I was wrong. Scalzi's post, "Not Being Able to Scrape By With $200k Is Usually Your Own Fault", picks up on the theme of the 1% popularized by the Occupy movement, and runs with it, angrily.
Gawker, that great engine of social egalitarianism, points us to an article in Toronto Life about the Canadian 1% and how they try to get by in Toronto, Canada’s largest city. The implication is that even with $196,000, which is the income line for the 1% in that far northern country (and that’s Canadian dollars, mind you!), it’s sometimes difficult to make ends meet in that nation’s largest city.
Then you read the article, which does things like complaining that after you subtract “wardrobe refreshes” and “the cost of sushi, pad thai and butter chicken” ordered in three nights a week because of being too tired to cook, $10,400 a month doesn’t go very far, and then drops this bomb:Then there’s the stuff that fills our houses—the calibre of which is the subject of intense, unspoken competition among my peers and neighbours. During my entire childhood, spent in a comfortable lower-upper-middle-class neighbourhood of Montreal, I am quite sure that my mother did not waste a single moment worrying about replacing her laminate kitchen counters with granite or marble. There was no such thing as a $1,000 Bugaboo stroller, or anything like it. You could host a casual weekend party without spending a fortune on artisanal cheeses. Living the good life simply wasn’t the full-time, across-the-retail-spectrum pursuit it has now become.
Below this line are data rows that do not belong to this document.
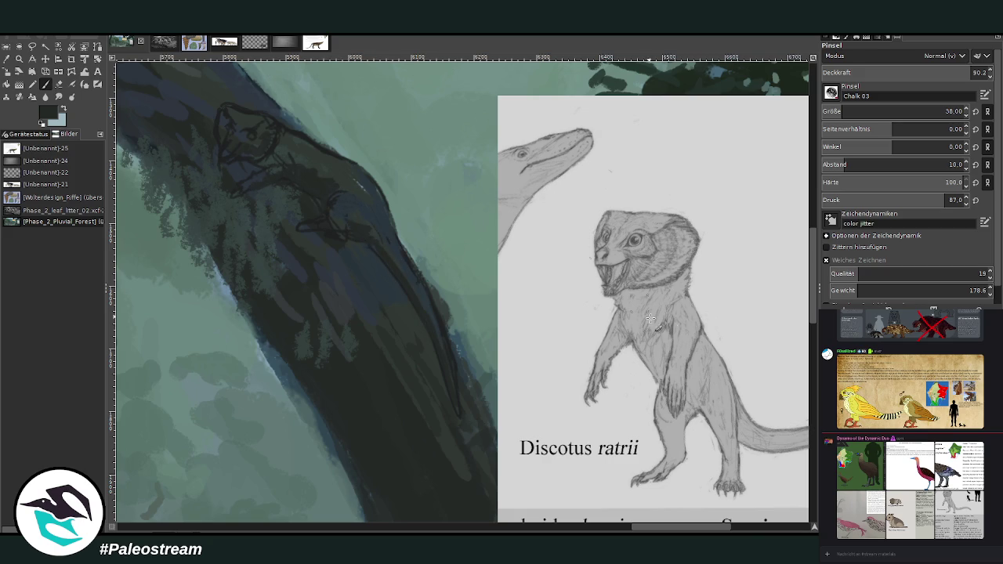
# Darken the head and cover the light sketch marks around the neck with darker trunk tones.
pyautogui.keyDown('ctrl'); pyautogui.click(370, 183); pyautogui.keyUp('ctrl')
pyautogui.moveTo(236, 117); pyautogui.dragTo(275, 129)
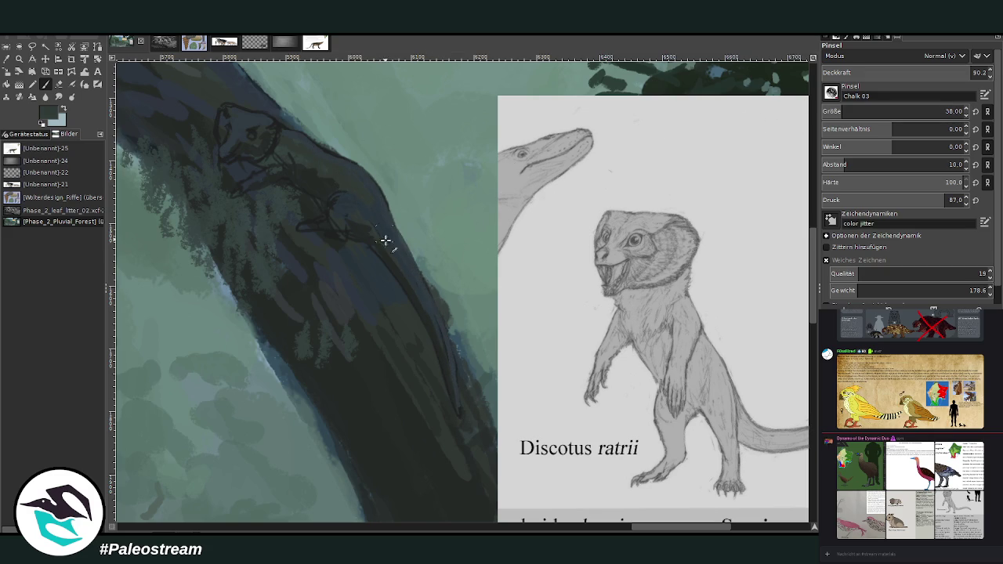
pyautogui.keyDown('ctrl'); pyautogui.click(385, 478); pyautogui.keyUp('ctrl')
pyautogui.moveTo(326, 182)
pyautogui.mouseDown()
pyautogui.moveTo(307, 161)
pyautogui.moveTo(275, 170)
pyautogui.moveTo(262, 162)
pyautogui.moveTo(343, 183)
pyautogui.moveTo(341, 212)
pyautogui.moveTo(360, 212)
pyautogui.moveTo(340, 232)
pyautogui.moveTo(392, 258)
pyautogui.moveTo(451, 348)
pyautogui.mouseUp()
pyautogui.press('less')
Aaaaaaand that’s then I want to start pressing the “It’s time for the goddamned revolution” button. By the time we get to the breakdowns of the monthly expenses of the seven 1% households profiled for the article, which features line items like $800 a month on wine and $1200 for the vacation house on the lake, I’m vaguely surprised Toronto isn’t on fire. The only people I feel any sort of commonality with are the immigrant family, who pack their own lunches for work and aside from the hair salon line item seem to have some perspective on their cash. The retired couple who invested well and are living off the proceeds also gets a pass, because, hey, that’s the goal, right? Otherwise: Purification by flame.
The problem here is that once again we’re confronted with the interesting paradox of “the 1%,” which is that the incomes of within the 1% are surprisingly heterogeneous. It’s a category that encompasses both people with six-figure annual incomes and people making nine-figure annual incomes; likewise, it’s people with seven-figure net worths and people with eleven-figure net worths. The 99% of the 1% do not have helipads and supermodels and dormitories or libraries named after them at their elite school alma maters; they have mortgages and expenses and their kids’ educations will be a non-trivial percentage of their total net worth. So if you’re on the bottom rung of society’s topmost ladder, you’re going to feel you have more in common with the middle class than with the stinkin’ rich, because as a practical matter you do.
But that doesn’t mean you’re middle class, or that your problems are middle class problems; it also means that when you complain about how hard it is to make ends meet and yet you’ve got the lake cottage and you spend $1,000 a month on clothes, the people who really are middle and lower class are going to look at you like, would you please just shut up, you arrogant rich bastard, before I put you and your whole family up against a wall. This is especially true when, as is the case of the Toronto Life article, the heart of the “problem” is that apparently it’s harder today than ever before to maintain and display the overt social cues of your petit bourgeois status.
This article may have managed to enter the global mythology of the 1%. That's fine, but--as pointed out by many commenters--it also speaks directly to specifically Torontonian concerns: the higher cost of living in Toronto as compared to the rest of Canada, the comparison-shopping originating from profound insecurity that's practically a Toronto trademark (Toronto to other world cities, households to other households). Torontonians want to have it all, and Torontonians want to think that they can realistically aspire to it, perhaps especially the petit bourgeois Torontonians who form the core demographic of Toronto Life's readership.
(Then again, wanting to have it all, and wanting to think that it's realistic to aspire to having it all, are pretty universal desires among human beings outside Toronto, too. Right?)